En medio de la oscuridad, una líder emergió. Su nombre era Valentina (sus Siglas MCM ), y su determinación era como un viento fresco en un día caluroso. No le temía a la responsabilidad; la abrazaba con valentía. Había dejado cada gota de sudor por la libertad de su amada tierra.
Valentina no estaba sola. A su lado, miles de ciudadanos se unían en una danza de esperanza y acción. Sabían que la lucha por la democracia no sería fácil, pero como el bambú, se mantenían firmes. La resiliencia era su superpoder secreto. Se levantaban una y otra vez, aprendiendo de las caídas y creciendo más fuertes.
La neurociencia lo confirmaba: la esperanza y la resiliencia liberaban neurotransmisores en sus cerebros. La dopamina y la serotonina les recordaban que estaban vivos, que podían cambiar su destino. Practicaban la gratitud y la visualización positiva, alimentando su esperanza como un jardín floreciente.
En las calles, la gente se miraba a los ojos y se decía: “Vamos por más y hasta el final”. No era solo una frase; era un compromiso. La esperanza no era pasividad; era acción. Votaban, protestaban, construían puentes entre sus diferencias. Creían en un futuro mejor.
El régimen temía la libertad, como decía Sigmund Freud. Pero Valentina y su gente no. Se aferraban a la esperanza como marineros a un mástil en medio de la tormenta.

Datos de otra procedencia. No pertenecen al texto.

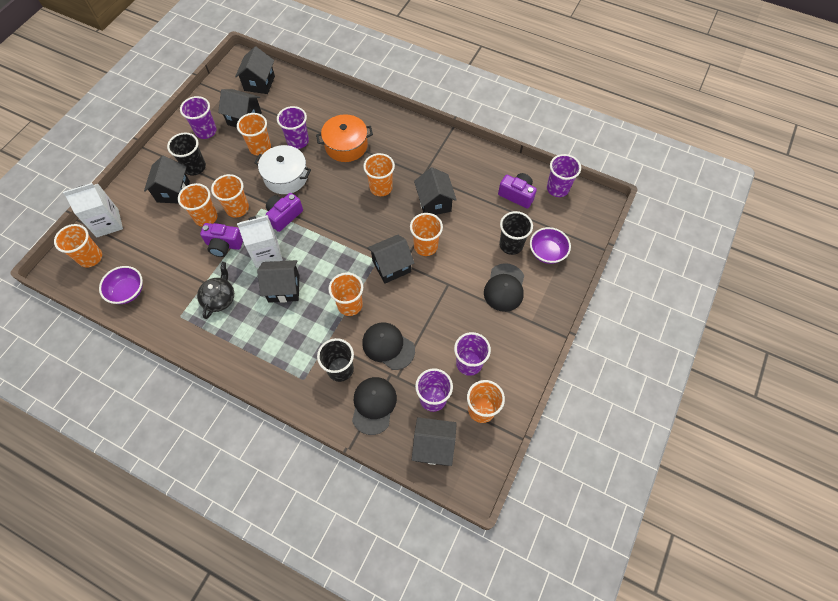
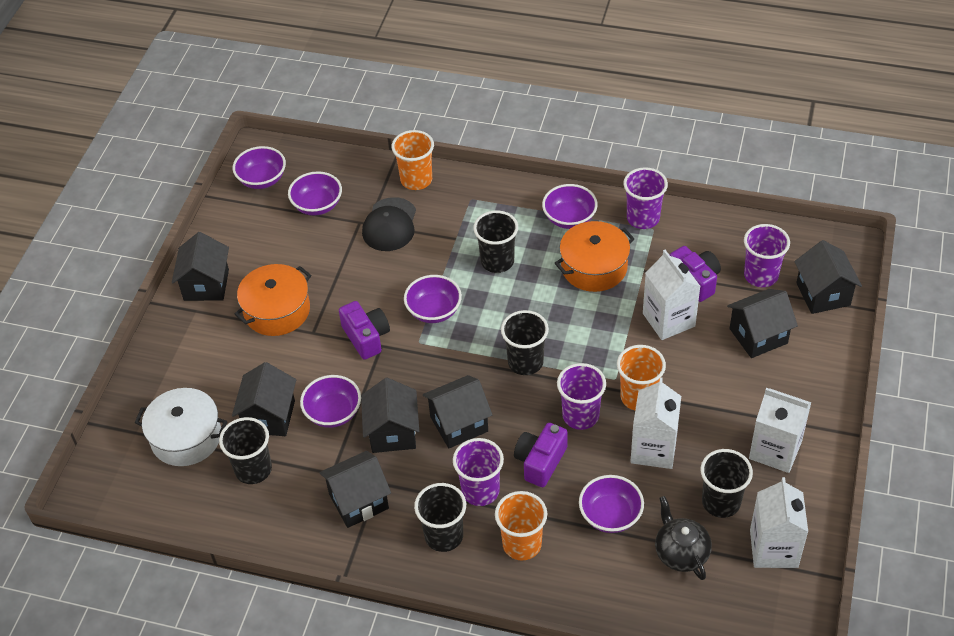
black cap: 3 -> 1
black cup: 3 -> 5
orange cup: 8 -> 3
orange pot: 1 -> 2
purple bowl: 2 -> 6
purple cup: 5 -> 4
white carton: 2 -> 4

Sabían que la libertad conllevaba responsabilidad, pero estaban dispuestos a cargarla.
Y así, la historia de Venezuela se escribía con tinta de esperanza y resiliencia. Valentina lideraba con el corazón en la mano, y su pueblo la seguía. Juntos, enfrentaban desafíos con optimismo y determinación. No importaba cuán larga fuera la noche; sabían que el amanecer llegaría.
Así que, querido lector, recuerda esta historia cuando enfrentes tus propios obstáculos. La esperanza y la resiliencia son nuestros aliadas. No estás solo en esta lucha. Vamos por más y hasta el final.